*** Data shown Section Begins ***

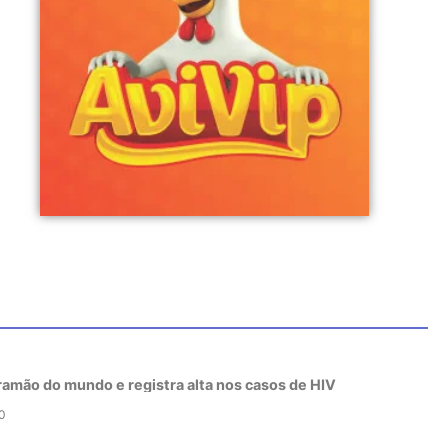
tramão do mundo e registra alta nos casos de HIV
0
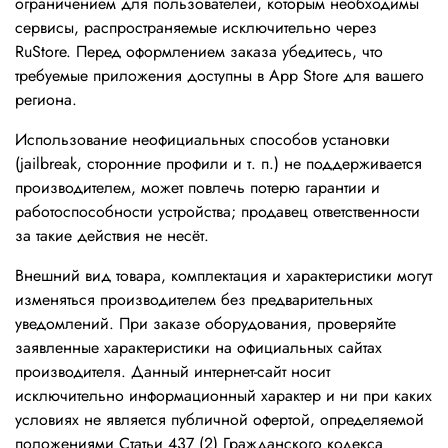
ограничением для пользователей, которым необходимы
сервисы, распространяемые исключительно через
RuStore. Перед оформлением заказа убедитесь, что
требуемые приложения доступны в App Store для вашего
региона.
Использование неофициальных способов установки
(jailbreak, сторонние профили и т. п.) не поддерживается
производителем, может повлечь потерю гарантии и
работоспособности устройства; продавец ответственности
за такие действия не несёт.
Внешний вид товара, комплектация и характеристики могут
изменяться производителем без предварительных
уведомлений. При заказе оборудования, проверяйте
заявленные характеристики на официальных сайтах
производителя. Данный интернет-сайт носит
исключительно информационный характер и ни при каких
условиях не является публичной офертой, определяемой
положениями Статьи 437 (2) Гражданского кодекса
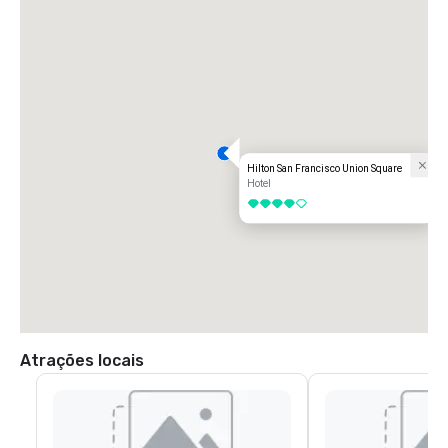
Hilton San Francisco Union Square
Hotel
4 de 5
Atrações locais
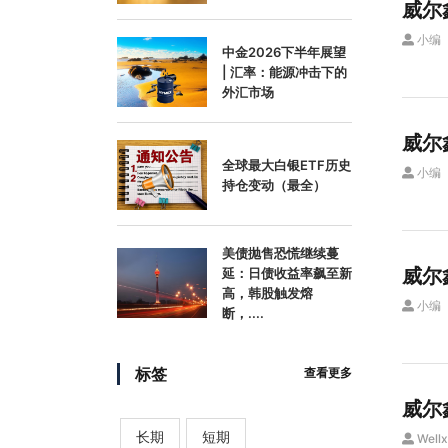
威尔
小编
中金2026下半年展望
| 汇率：能源冲击下的
外汇市场
威尔
全球最大白银ETF历史
小编
持仓变动（最全）
美债抛售恐慌继续蔓
威尔
延：日债收益率飙至新
高，韩股触发熔
小编
断，....
标签
查看更多
威尔
长期
短期
Wellx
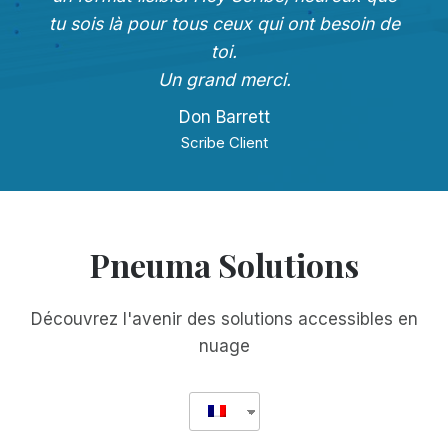
tu sois là pour tous ceux qui ont besoin de
toi.
Un grand merci.
Don Barrett
Scribe Client
Pneuma Solutions
Découvrez l'avenir des solutions accessibles en
nuage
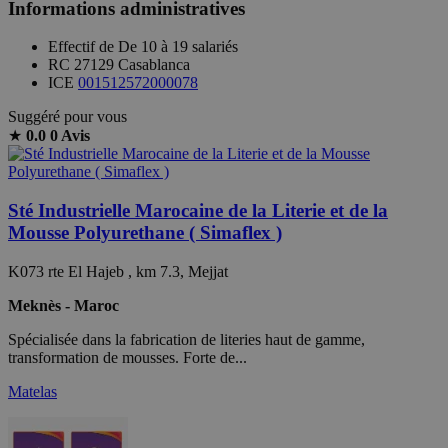
Informations administratives
Effectif de
De 10 à 19 salariés
RC
27129 Casablanca
ICE
001512572000078
Suggéré pour vous
★
0.0
0 Avis
Sté Industrielle Marocaine de la Literie et de la
Mousse Polyurethane ( Simaflex )
K073 rte El Hajeb , km 7.3, Mejjat
Meknès - Maroc
Spécialisée dans la fabrication de literies haut de gamme,
transformation de mousses. Forte de...
Matelas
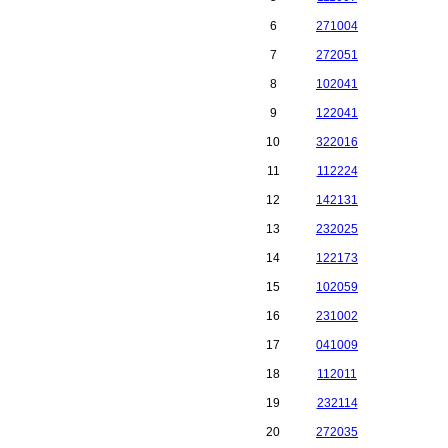
6
271004
7
272051
8
102041
9
122041
10
322016
11
112224
12
142131
13
232025
14
122173
15
102059
16
231002
17
041009
18
112011
19
232114
20
272035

*** Data shown Section Ends ***

◆ Task ◆
The answer must consist of every line from the entries above that contains the string "pour".

◆ Task response ◆
tu sois là pour tous ceux qui ont besoin de
Suggéré pour vous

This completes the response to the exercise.